With all eyes on generative AI products like ChatGPT, Microsoft’s new Bing, and Google’s upcoming Bard, Google has built PaLM and MakerSuite as new ways to help developers experiment with creating their own AI-powered projects.
Considering AI technology is still just beginning to arrive and be understood, the idea of creating an application that offers AI can seem far-fetched for developers. As part of a suite of announcements related to generative AI, Google also unveiled the “PaLM API,” which gives devs access to the company’s large language models.

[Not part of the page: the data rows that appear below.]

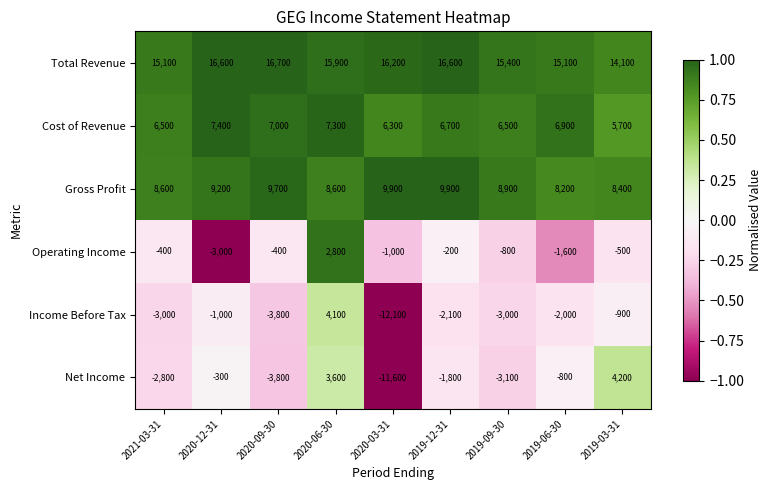

Which series has the largest total across all categories?

Total Revenue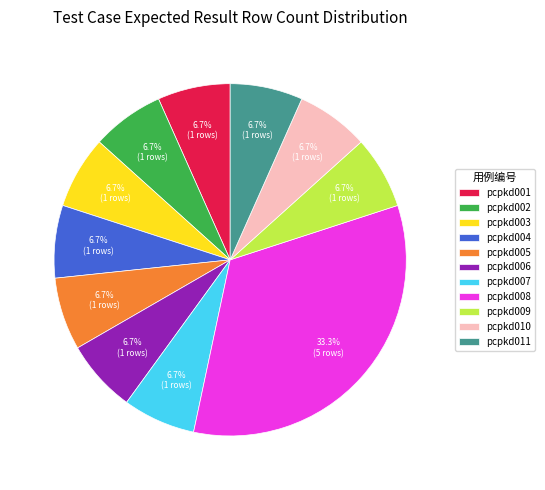

How many segments does this pie chart have?

11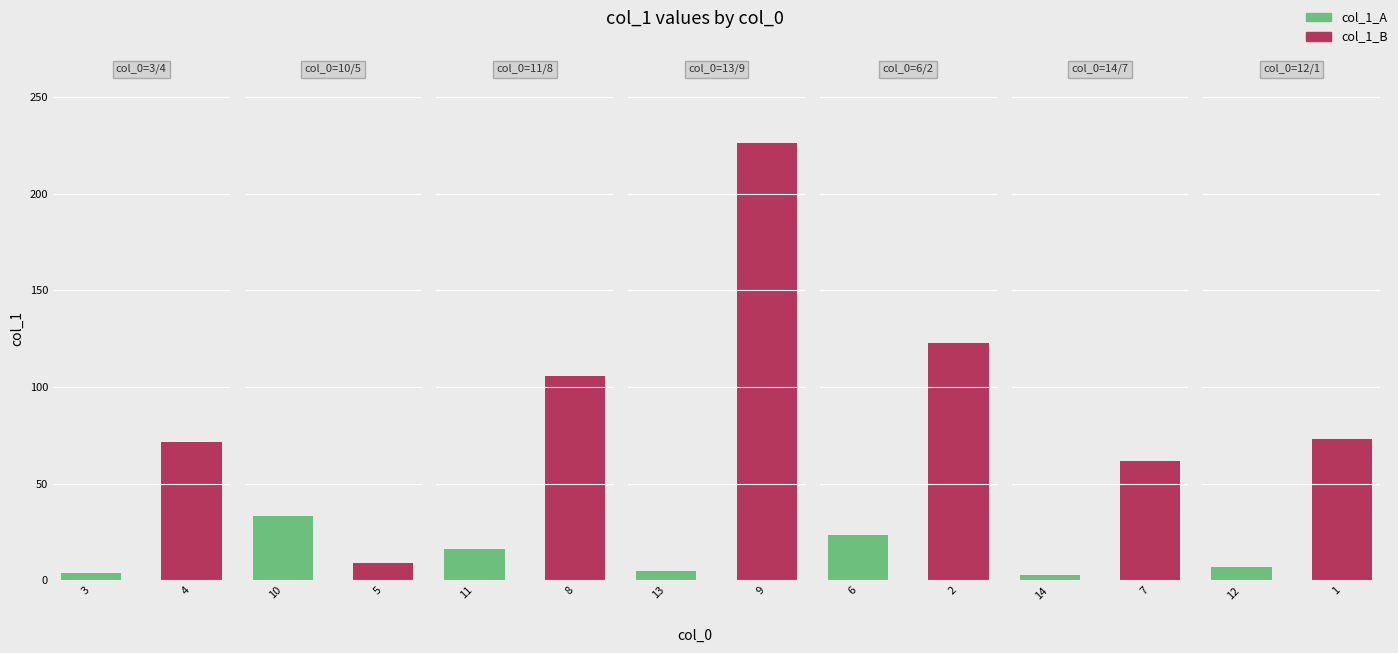

At which category does the chart reach its peak across all series?

9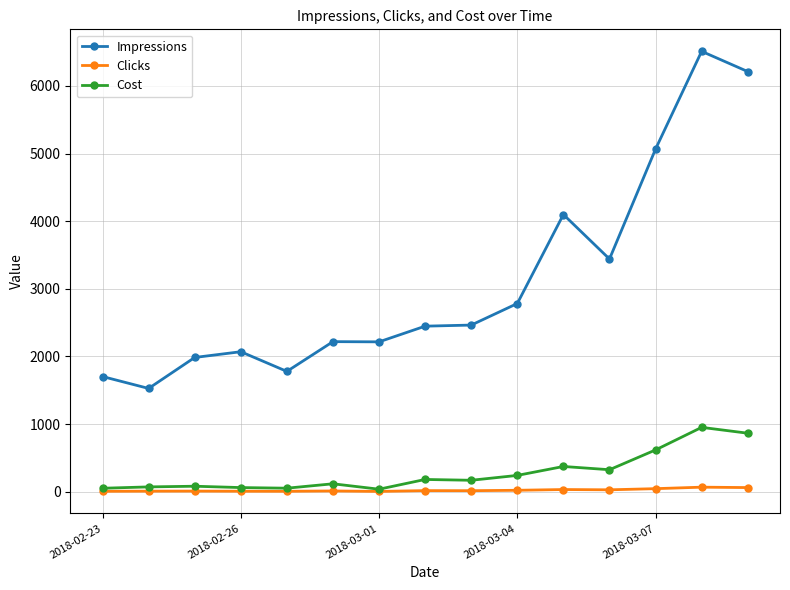

What is the maximum value shown in the chart?

6511.0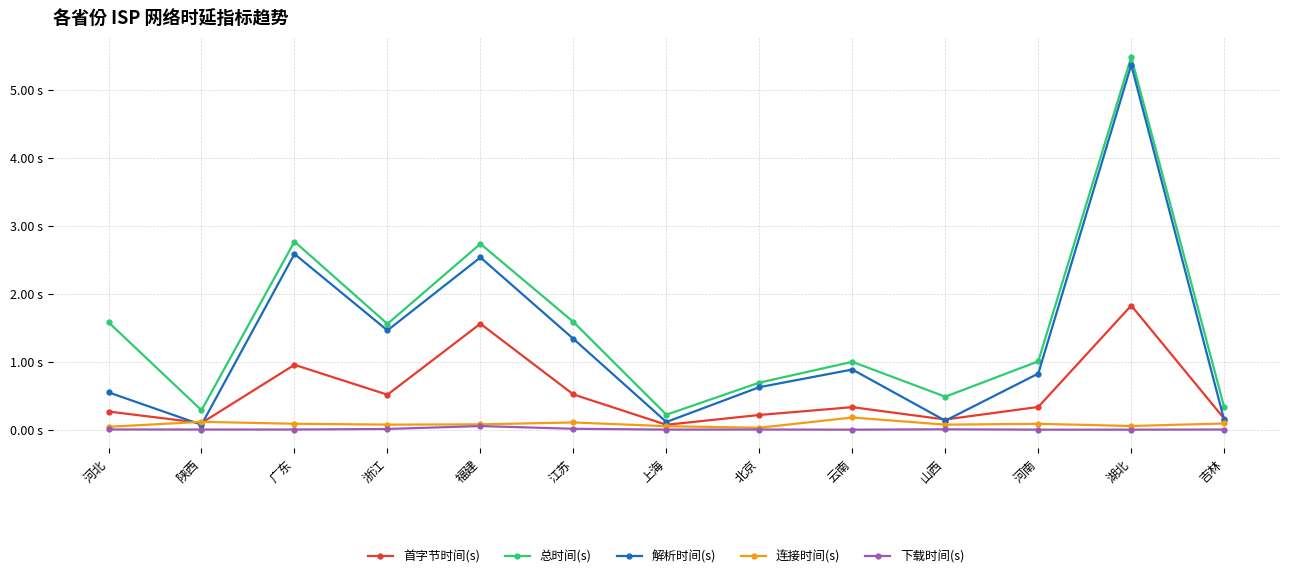

Which series has the largest total across all categories?

总时间(s)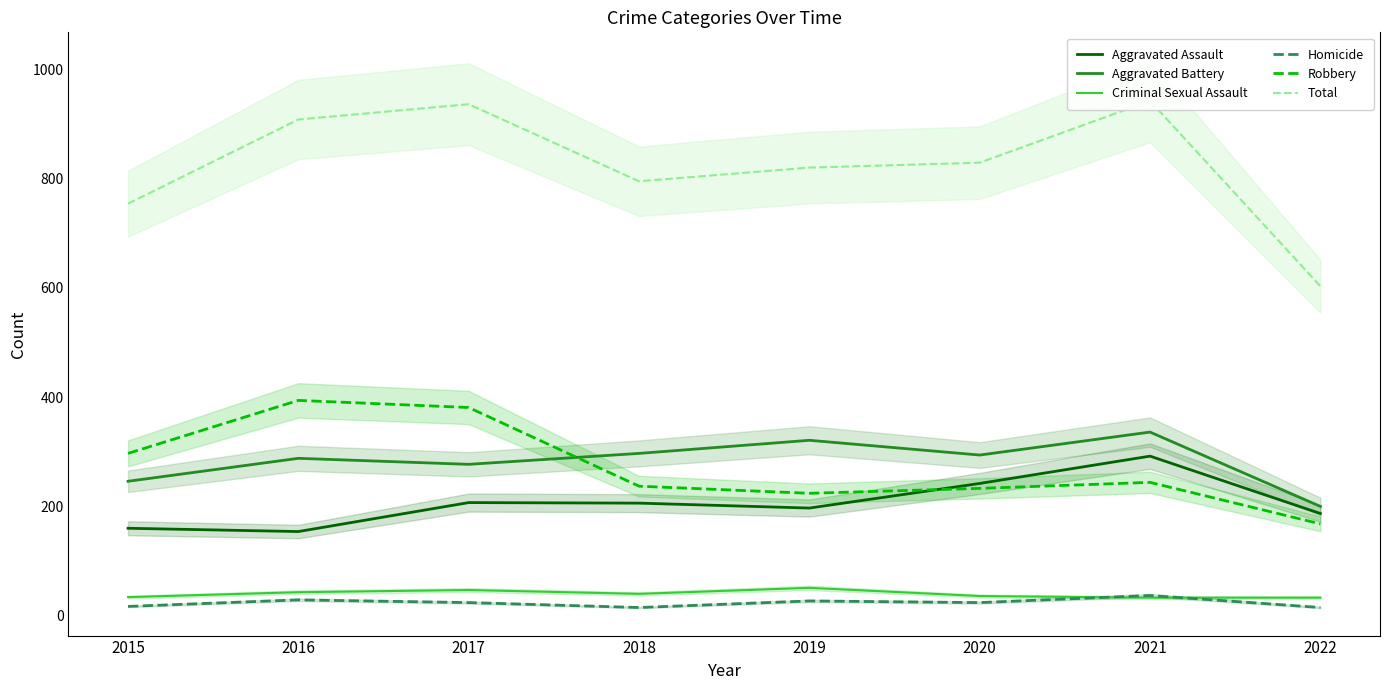

What is the value of the Aggravated Assault point at the 8th from the left?

187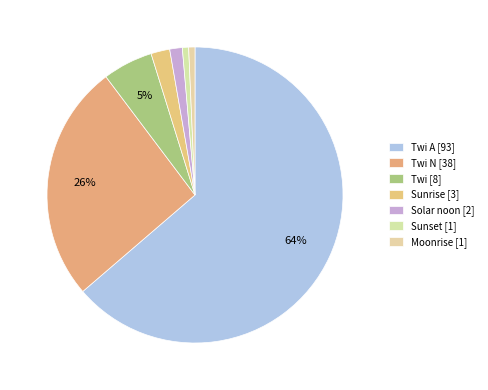

Count the number of slices in the pie.

7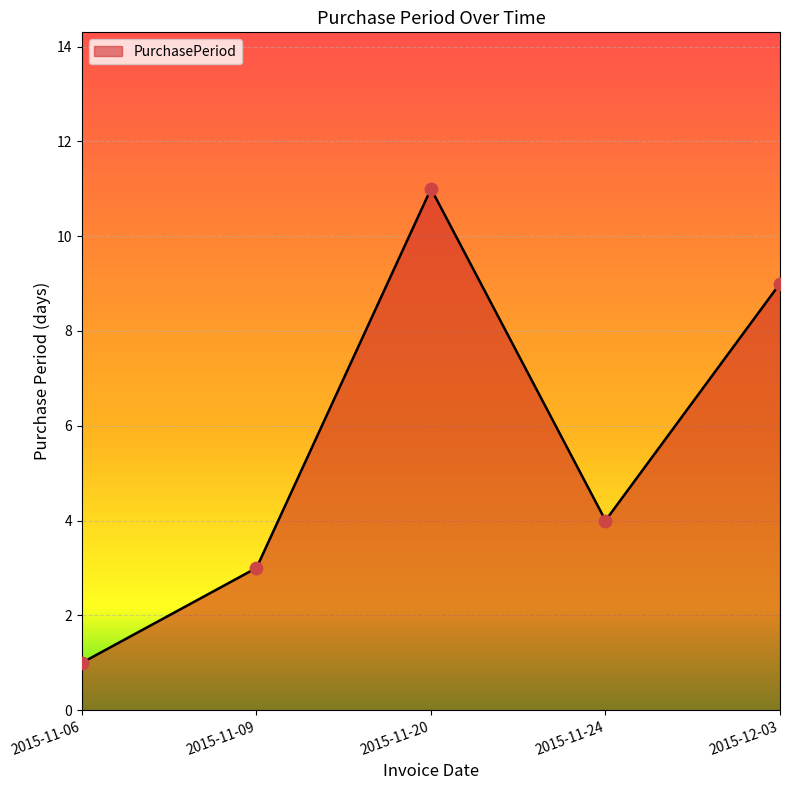

What is the change in value from 2015-11-09 to 2015-11-24?

+1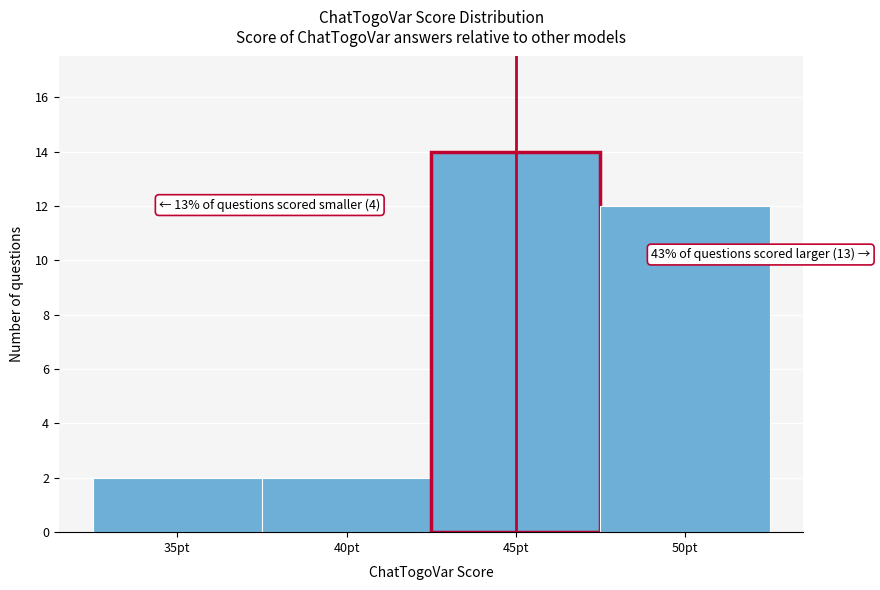

Over which range of the x-axis is the bar tallest?

42.5 to 47.5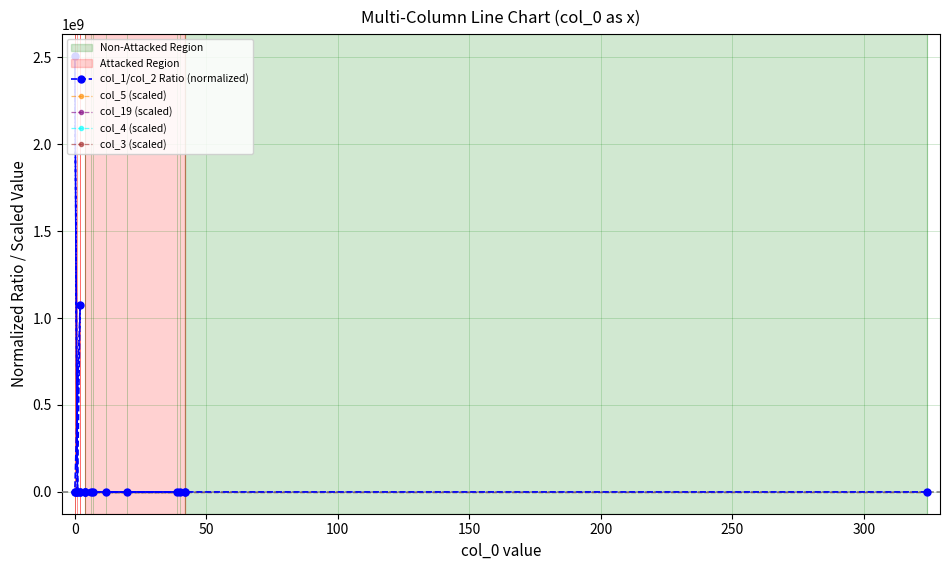

Which series has the largest total across all categories?

col_1/col_2 Ratio (normalized)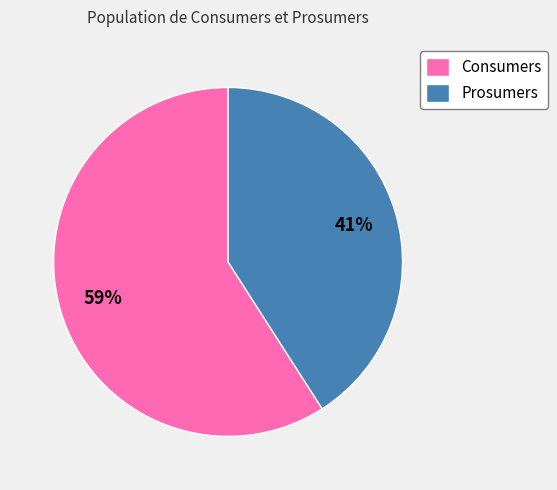

True or false: Prosumers accounts for 41% of the total.

True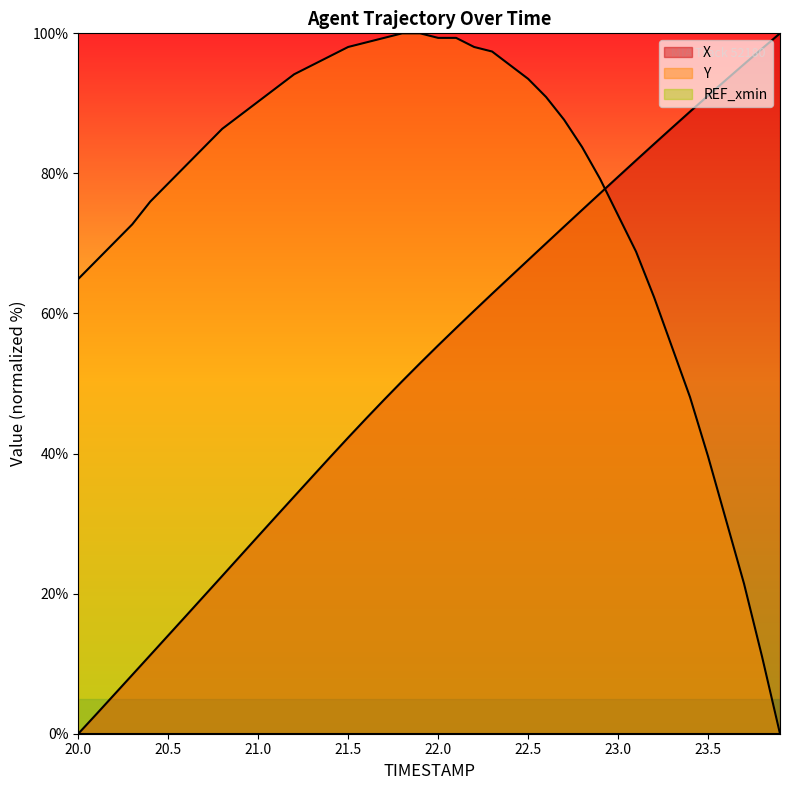

The value of Y at 20.0 is 64.9. True or false?

True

For instance, developers will gain access to multiturn models that are optimized for building things like a chatbot and to general-purpose models for other uses like summarizing text. To start out, Google is making its most efficient models available for use, while larger, less efficient language models will become available over time.
More importantly, to make it even easier to get started with PaLM, Google is launching a new app called MakerSuite. The web-based MakerSuite app will offer simple controls for adding your own (“synthetic”) data, iterating on the prompt used, and fine-tuning the model to a project’s specific needs. Once the model has been tuned to a developer’s liking, that work in the PaLM API can then be embedded into a project, including “in downstream applications built with TensorFlow, Keras, JAX, and other open-source libraries.”
In practice, this should make it far more practical for developers to experiment with adding AI-powered features to their apps. This ease of onboarding may lead to a wave of experimental AI projects that wouldn’t otherwise have been built.
Pricing for the PaLM API and its accompanying MakerSuite app has not been publicly shared, though Google clearly intends for customers’ projects to succeed and ultimately upgrade to the “Vertex AI” service of Google Cloud, which today gained support for generative AI. Both PaLM and MakerSuite are currently in a private preview period, though Google says it’ll open a waitlist for the services in the near future.